Anreize für die illegale Migration sehen CDU, CSU und AfD im Koalitionsvertrag der Ampelregierung verankert, die nun Schritt für Schritt umgesetzt werden. So soll das sogenannte Chancen-Aufenthaltsrecht zum 1. Januar 2023 in Kraft treten.

Geduldete Ausländer, die mindestens fünf Jahre in Deutschland leben und nicht straffällig geworden sind, können demnach unter bestimmten Voraussetzungen einen langfristigen Aufenthalt erhalten. Innerhalb eines Jahres sollen sie etwa unter Beweis stellen, dass sie ihren eigenen Lebensunterhalt sichern können. Als Geduldete werden Personen bezeichnet, die eigentlich ausreisepflichtig sind.

Abschiebung gestoppt

Davon profitieren aber nicht nur gut integrierte Migranten, wie das jüngste Urteil des Verwaltungsgerichts Karlsruhe zeigt. Am 18. November hat das Gericht die Abschiebung eines Gambiers gestoppt. Die Begründung: Der Mann erfülle die Voraussetzungen des Chancenaufenthaltsrechts, weil er seit mehr als fünf Jahren geduldet in Deutschland lebe, erklärte das Gericht in einer Pressemitteilung.

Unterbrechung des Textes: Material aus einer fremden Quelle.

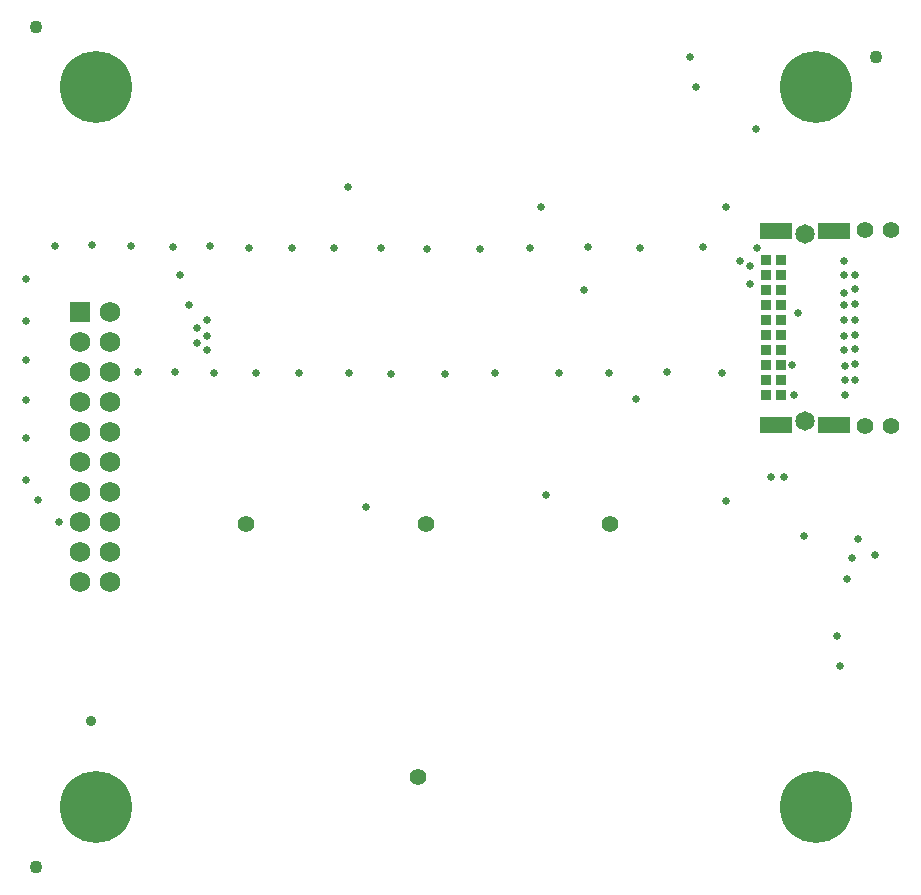
<source format=gbs>
G04*
G04 #@! TF.GenerationSoftware,Altium Limited,Altium Designer,24.1.2 (44)*
G04*
G04 Layer_Color=16711935*
%FSLAX44Y44*%
%MOMM*%
G71*
G04*
G04 #@! TF.SameCoordinates,4D670051-7F49-4B36-91F3-1F1B1C4DC3BF*
G04*
G04*
G04 #@! TF.FilePolarity,Negative*
G04*
G01*
G75*
%ADD56C,1.1000*%
%ADD57C,0.8874*%
%ADD58C,1.4224*%
%ADD59C,6.1000*%
%ADD60C,1.7400*%
%ADD61R,1.7400X1.7400*%
%ADD62C,1.6510*%
%ADD63C,0.6604*%
%ADD75R,0.9270X0.9270*%
%ADD76R,2.8270X1.3270*%
D56*
X-355600Y355600D02*
D03*
X355600Y330200D02*
D03*
X-355600Y-355600D02*
D03*
D57*
X-309000Y-232000D02*
D03*
D58*
X345562Y17942D02*
D03*
X368168D02*
D03*
X345562Y184058D02*
D03*
X368168D02*
D03*
X130000Y-65000D02*
D03*
X-25500D02*
D03*
X-178000D02*
D03*
X-32500Y-279000D02*
D03*
D59*
X304800Y-304800D02*
D03*
Y304800D02*
D03*
X-304800D02*
D03*
Y-304800D02*
D03*
D60*
X-293300Y-114300D02*
D03*
Y-88900D02*
D03*
Y-63500D02*
D03*
Y-38100D02*
D03*
Y-12700D02*
D03*
Y12700D02*
D03*
Y38100D02*
D03*
Y63500D02*
D03*
Y88900D02*
D03*
Y114300D02*
D03*
X-318700Y-114300D02*
D03*
Y-88900D02*
D03*
Y-63500D02*
D03*
Y-38100D02*
D03*
Y-12700D02*
D03*
Y12700D02*
D03*
Y38100D02*
D03*
Y63500D02*
D03*
Y88900D02*
D03*
D61*
Y114300D02*
D03*
D62*
X295000Y180250D02*
D03*
Y21750D02*
D03*
D63*
X289000Y114000D02*
D03*
X354500Y-91000D02*
D03*
X-219500Y101000D02*
D03*
Y88500D02*
D03*
X249000Y153000D02*
D03*
Y138000D02*
D03*
X240000Y158000D02*
D03*
X328500Y130500D02*
D03*
Y158000D02*
D03*
X284500Y69500D02*
D03*
X285500Y44000D02*
D03*
X254500Y169000D02*
D03*
X-211000Y82000D02*
D03*
Y94500D02*
D03*
Y107500D02*
D03*
X331000Y-111500D02*
D03*
X-92000Y220500D02*
D03*
X-226000Y120000D02*
D03*
X329000Y44500D02*
D03*
Y56500D02*
D03*
Y69000D02*
D03*
X328500Y82000D02*
D03*
Y94500D02*
D03*
Y107500D02*
D03*
Y120000D02*
D03*
Y145500D02*
D03*
X322000Y-159500D02*
D03*
X72000Y203000D02*
D03*
X-364500Y-27500D02*
D03*
Y8000D02*
D03*
Y40000D02*
D03*
X-354000Y-44500D02*
D03*
X-336500Y-63500D02*
D03*
X-364500Y74000D02*
D03*
Y106500D02*
D03*
X-364000Y142000D02*
D03*
X-339500Y170500D02*
D03*
X-308500Y171000D02*
D03*
X-275500Y170000D02*
D03*
X87000Y62500D02*
D03*
X-269500Y63500D02*
D03*
X-238500Y64000D02*
D03*
X-205500Y63000D02*
D03*
X-169500D02*
D03*
X-133500D02*
D03*
X-91000Y62500D02*
D03*
X-55000Y62000D02*
D03*
X-10000D02*
D03*
X32500Y62500D02*
D03*
X129500Y63000D02*
D03*
X178500Y63500D02*
D03*
X224500Y63000D02*
D03*
X-234000Y146000D02*
D03*
X277000Y-25500D02*
D03*
X337500Y57000D02*
D03*
Y70000D02*
D03*
Y83000D02*
D03*
Y95000D02*
D03*
Y108000D02*
D03*
Y121000D02*
D03*
X337500Y133500D02*
D03*
X337500Y146000D02*
D03*
X208500Y169500D02*
D03*
X155500Y169000D02*
D03*
X111500Y169500D02*
D03*
X62500Y168500D02*
D03*
X20000Y168000D02*
D03*
X-25000D02*
D03*
X-64000Y168500D02*
D03*
X-103500Y169000D02*
D03*
X-139500D02*
D03*
X-175500D02*
D03*
X-208500Y170000D02*
D03*
X-239500Y169500D02*
D03*
X339826Y-78000D02*
D03*
X335000Y-94000D02*
D03*
X325144Y-185000D02*
D03*
X293940Y-75340D02*
D03*
X266500Y-25500D02*
D03*
X254000Y269240D02*
D03*
X198120Y330200D02*
D03*
X203200Y304800D02*
D03*
X-76200Y-50800D02*
D03*
X76200Y-40640D02*
D03*
X228600Y-45720D02*
D03*
X152400Y40640D02*
D03*
X228600Y203200D02*
D03*
X107950Y133350D02*
D03*
D75*
X275000Y158150D02*
D03*
X262300D02*
D03*
X275000Y145450D02*
D03*
X262300Y145450D02*
D03*
X275000Y132750D02*
D03*
X262300D02*
D03*
X275000Y120050D02*
D03*
X262300D02*
D03*
X275000Y107350D02*
D03*
X262300Y107350D02*
D03*
X275000Y94650D02*
D03*
X262300D02*
D03*
X275000Y81950D02*
D03*
X262300D02*
D03*
X275000Y69250D02*
D03*
X262300Y69250D02*
D03*
X275000Y56550D02*
D03*
X262300D02*
D03*
X275000Y43850D02*
D03*
X262300D02*
D03*
D76*
X319500Y183100D02*
D03*
X270500D02*
D03*
X319500Y18900D02*
D03*
X270500D02*
D03*
M02*

</source>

Der Asylantrag des Gambiers wurde schon im Jahr 2017 abgelehnt. Auch die Klage gegen diesen Entscheid wurde zwei Jahre darauf abgewiesen. In den Jahren 2016 und 2017 wurde er jeweils wegen Drogenhandels zu einer Geldstrafe verurteilt. Daraufhin verhängte das Landratsamt Karlsruhe ein auf drei Jahre befristetes Einreise- und Aufenthaltsverbot gegen ihn. Inzwischen sind die Verurteilungen im Bundeszentralregister getilgt, wie das Gericht mitteilte.

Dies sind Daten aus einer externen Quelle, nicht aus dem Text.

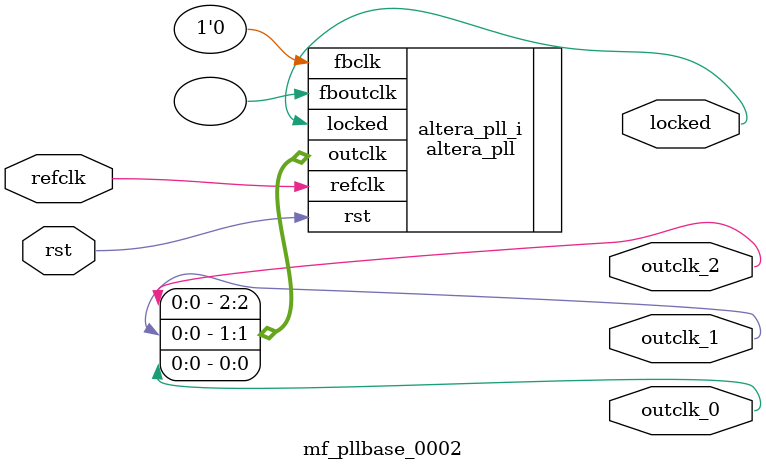
<source format=v>
`timescale 1ns/10ps
module  mf_pllbase_0002(

	// interface 'refclk'
	input wire refclk,

	// interface 'reset'
	input wire rst,

	// interface 'outclk0'
	output wire outclk_0,

	// interface 'outclk1'
	output wire outclk_1,

	// interface 'outclk2'
	output wire outclk_2,

	// interface 'locked'
	output wire locked
);

	altera_pll #(
		.fractional_vco_multiplier("true"),
		.reference_clock_frequency("74.25 MHz"),
		.operation_mode("normal"),
		.number_of_clocks(3),
		.output_clock_frequency0("36.000000 MHz"),
		.phase_shift0("0 ps"),
		.duty_cycle0(50),
		.output_clock_frequency1("5.142857 MHz"),
		.phase_shift1("0 ps"),
		.duty_cycle1(50),
		.output_clock_frequency2("5.142857 MHz"),
		.phase_shift2("48611 ps"),
		.duty_cycle2(50),
		.output_clock_frequency3("0 MHz"),
		.phase_shift3("0 ps"),
		.duty_cycle3(50),
		.output_clock_frequency4("0 MHz"),
		.phase_shift4("0 ps"),
		.duty_cycle4(50),
		.output_clock_frequency5("0 MHz"),
		.phase_shift5("0 ps"),
		.duty_cycle5(50),
		.output_clock_frequency6("0 MHz"),
		.phase_shift6("0 ps"),
		.duty_cycle6(50),
		.output_clock_frequency7("0 MHz"),
		.phase_shift7("0 ps"),
		.duty_cycle7(50),
		.output_clock_frequency8("0 MHz"),
		.phase_shift8("0 ps"),
		.duty_cycle8(50),
		.output_clock_frequency9("0 MHz"),
		.phase_shift9("0 ps"),
		.duty_cycle9(50),
		.output_clock_frequency10("0 MHz"),
		.phase_shift10("0 ps"),
		.duty_cycle10(50),
		.output_clock_frequency11("0 MHz"),
		.phase_shift11("0 ps"),
		.duty_cycle11(50),
		.output_clock_frequency12("0 MHz"),
		.phase_shift12("0 ps"),
		.duty_cycle12(50),
		.output_clock_frequency13("0 MHz"),
		.phase_shift13("0 ps"),
		.duty_cycle13(50),
		.output_clock_frequency14("0 MHz"),
		.phase_shift14("0 ps"),
		.duty_cycle14(50),
		.output_clock_frequency15("0 MHz"),
		.phase_shift15("0 ps"),
		.duty_cycle15(50),
		.output_clock_frequency16("0 MHz"),
		.phase_shift16("0 ps"),
		.duty_cycle16(50),
		.output_clock_frequency17("0 MHz"),
		.phase_shift17("0 ps"),
		.duty_cycle17(50),
		.pll_type("General"),
		.pll_subtype("General")
	) altera_pll_i (
		.rst	(rst),
		.outclk	({outclk_2, outclk_1, outclk_0}),
		.locked	(locked),
		.fboutclk	( ),
		.fbclk	(1'b0),
		.refclk	(refclk)
	);
endmodule


</source>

Ein erster Versuch, den Mann abzuschieben, scheiterte im Oktober. Seitdem saß er in Abschiebehaft. Vor Gericht machte er nun geltend, dass seine Straftaten getilgt seien und dass Menschen, die nach der geplanten Neuregelung voraussichtlich eine Bleibeperspektive hätten, nicht abgeschoben werden sollten. Der Mann hat voraussichtlich Anspruch auf die Aufhebung des Aufenthaltsverbots.